Если говорить о родине, то для меня родина – в первую очередь русский язык. Уже потом места и прочее. Допустим, моя малая родина Петербург сильно отличается от всей остальной России. Но вот русский язык – это по-настоящему моя родина. Это самое главное богатство. Это то, что я никогда не хотел бы обидеть, задеть, не дай Бог, предать. Это самое драгоценное, что есть у меня, и думаю, что и у нашего отечества.
Вы сказали важную вещь: Петербург – это город, который живет с внутренним обещанием величия, он так построен, он так спроектирован. Эти гигантские соборы, проспекты, дворцы… Но при этом вряд ли вы будете спорить с тем, что судьба этого города трагична. Как судьба человека, который был рожден с огромным талантом и не смог его реализовать, или очень красивой женщины, которая не смогла найти свою судьбу, родить детей. В нем есть какая-то недовоплощенность судьбы.
Недовоплощенность судьбы – это очень красиво и здорово. Хотя Петербург и родил великих детей, хотя Золотой и Серебряный века русской литературы – это Петербург. Я бы это скорее сравнил с человеком, рожденным царствовать, но отодвинутым от царствования.
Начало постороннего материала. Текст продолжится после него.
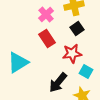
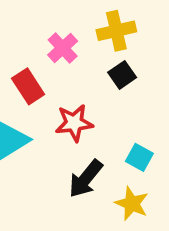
red rectangle: (47, 38) -> (28, 86), moved
red star: (72, 54) -> (74, 123), moved

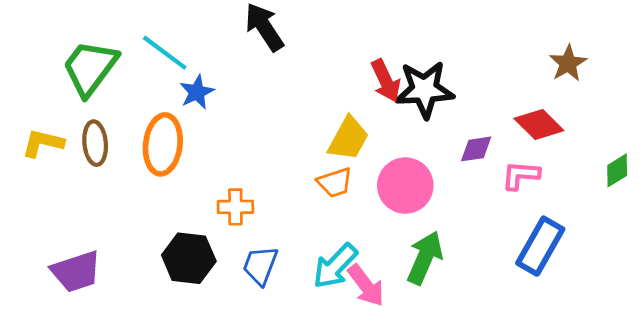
Это поразительная вещь: Петербург ведь фактически много раз был приговорен к финалу своего существования. Собственно, его население сменилось после Гражданской войны, после Великой Отечественной войны. Сменилось практически полностью. Почти не осталось петербуржцев, которые могли бы сказать: «Я в третьем, в пятом поколении петербуржец». Но все вновь прибывшие и поселившиеся там, пожившие там, стали петербуржцами. Это фантастика. Это какой-то код, Genius Loci [4] Гений места ( лат.).
, я не знаю, как это определить. Он сформировал, и снова и снова формирует, продолжает формировать петербуржцев. Этот город совершенно фантастический.
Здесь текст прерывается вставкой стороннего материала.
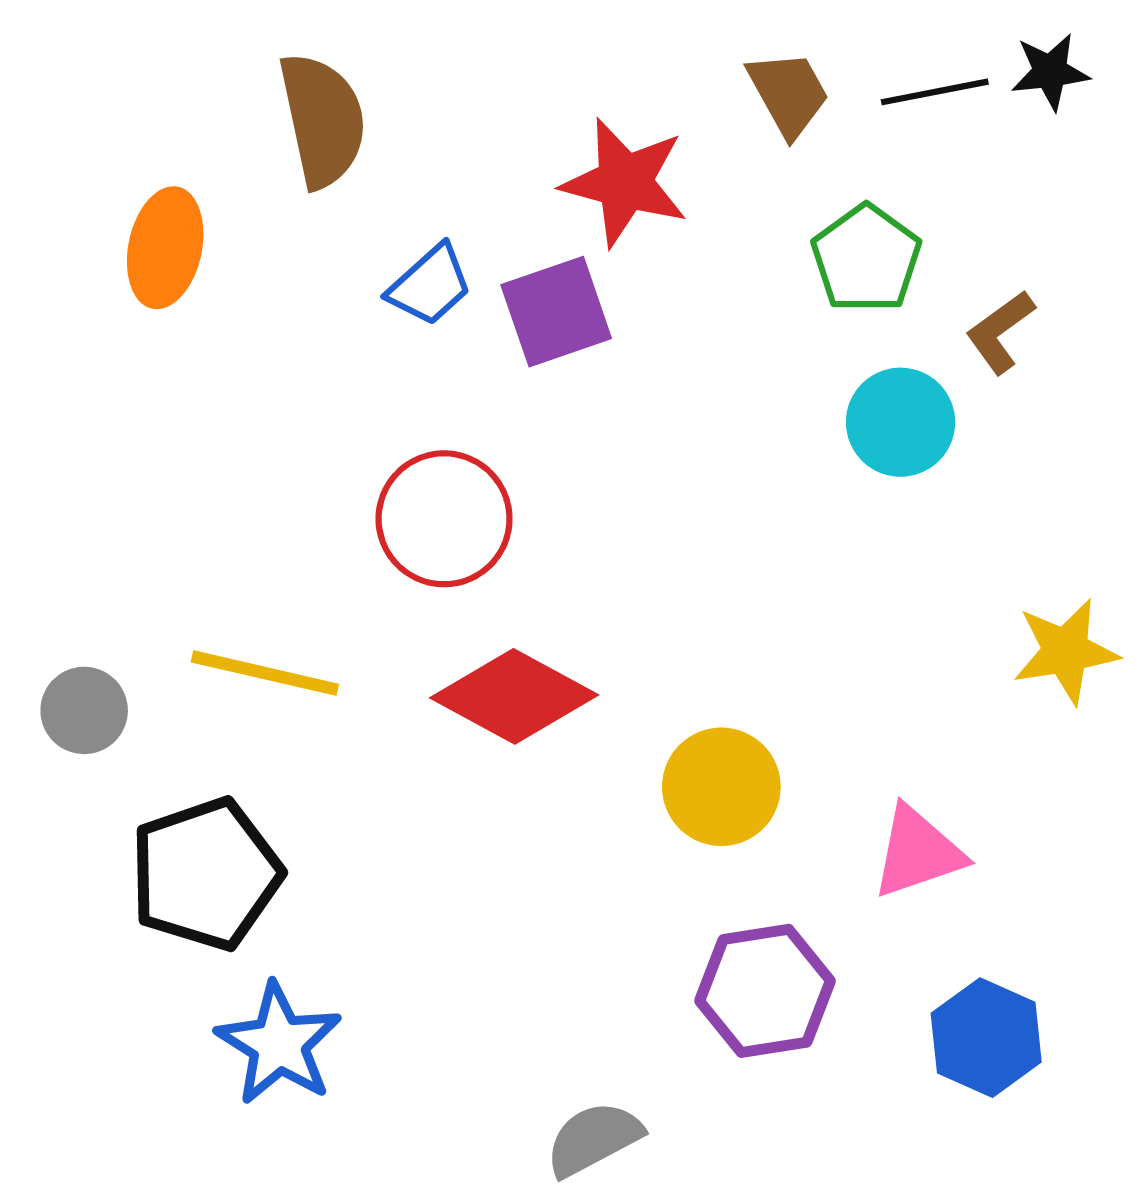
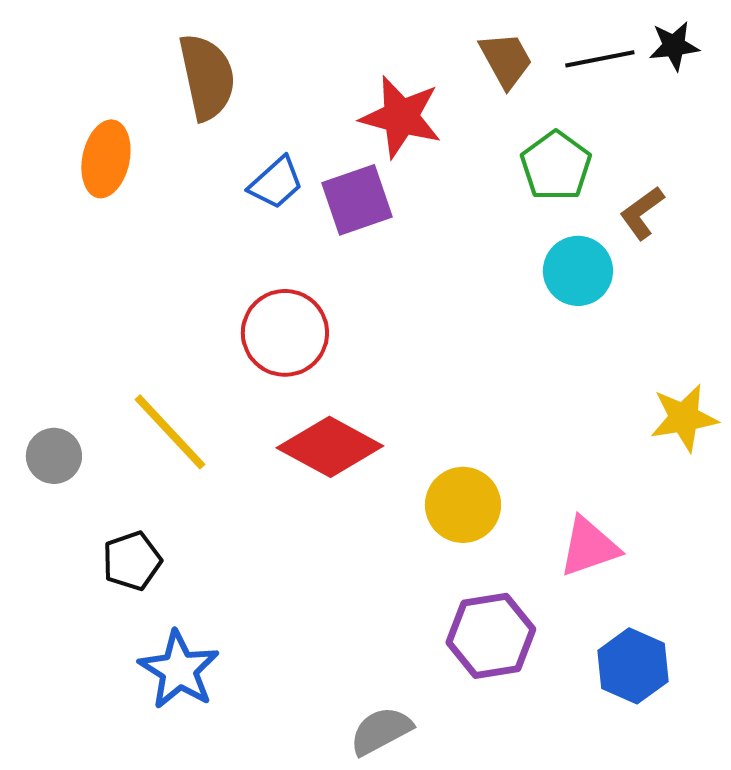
yellow line: (265, 673) -> (170, 432), turned 34
black pentagon: (206, 874) -> (132, 561), size x0.6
Он трудный. Я там родился, вырос и прожил большую часть жизни. Я там состоялся. Но в последние десять лет, уехав из Петербурга, я впервые понимаю, что я хоть чуть-чуть здоровый человек. Я возвращаюсь домой, и через несколько дней опять появляются все эти проблемы, сложности, с которыми я с детства борюсь. Я продираюсь сквозь них, они опять возвращаются.
Это парадокс. Я не могу без Петербурга совершенно никак. Мне нужно туда возвращаться. Там я прописан, плачу налоги, все, что угодно. Это все там, в Петербурге, остается. Я делаю это специально – держу себя там. Потому что я без этого города не могу. Но физически мне жить там очень трудно.
Петербург наполнен противоречиями. Это ускользающая красота. Она вроде бы фундаментальна: гранитные набережные, Александрийский столп один чего стоит, он на своей массе стоит, этот гигантский монумент. Крепко, мощно. Нева огромная.
И в то же время климат, который разъедает эти камни, в котором мрамор не может стоять. Летом открывают скульптуры в Летнем саду, а на зиму их убирают, потому что иначе они разрушатся. Это колоссальная воля Петра, заставившего привезти из Италии мраморные статуи и поставить: «будет здесь Италия».
Это место, к которому всегда так или иначе стремились и будут стремиться. Шлиссельбург, крепость-орешек у истока Невы из Ладожского озера, переводится как «Ключ-город» а на самом деле Петербург – это город-ключ. Это одна из его разгадок. Он открывает и закрывает окно в Европу и в то же время окно в Россию.
Это фантастическая вещь: абсолютно европейская форма, абсолютно русское содержание. А что такое русское содержание? Это прежде всего правда и милость. Мы не можем, как великие цивилизованные нации, – которые я уважаю и люблю, и пользуюсь тем, что они нам подарили, – просто ради идеи взять и поубивать каких-нибудь индейцев или, не дай бог, как сейчас, сирийцев. Это вне нашего сознания. Мы можем быть отвратительными, можем быть грубыми, можем быть жестокими. Но идеи, что кого-то можно взять и убрать с этой Земли, у нас в принципе нет.
Это и в Петербурге так: хотя иногда он и выглядит как каменный или железный западный город, но он пропитан вот этим… Достоевский в этом, понимаете? Это маета сердца, которое не может быть жестоким.
Вы удивительно сейчас сформулировали: абсолютно европейская форма и совершенно русское содержание. То есть насколько комфортно русскому содержанию в Москве или в Орле, настолько ему приходится сталкиваться с самим собой в Петербурге.
Это столкновение, может быть, и есть предмет всего этого петербуржского художественного исследования. «Маленький человек» в Москве не ощущает себя маленьким. Он абсолютно растворен в том, что Москва собой представляет. В ней есть любые возможности: быть маленьким, большим, талантливым или нет, умным или не очень.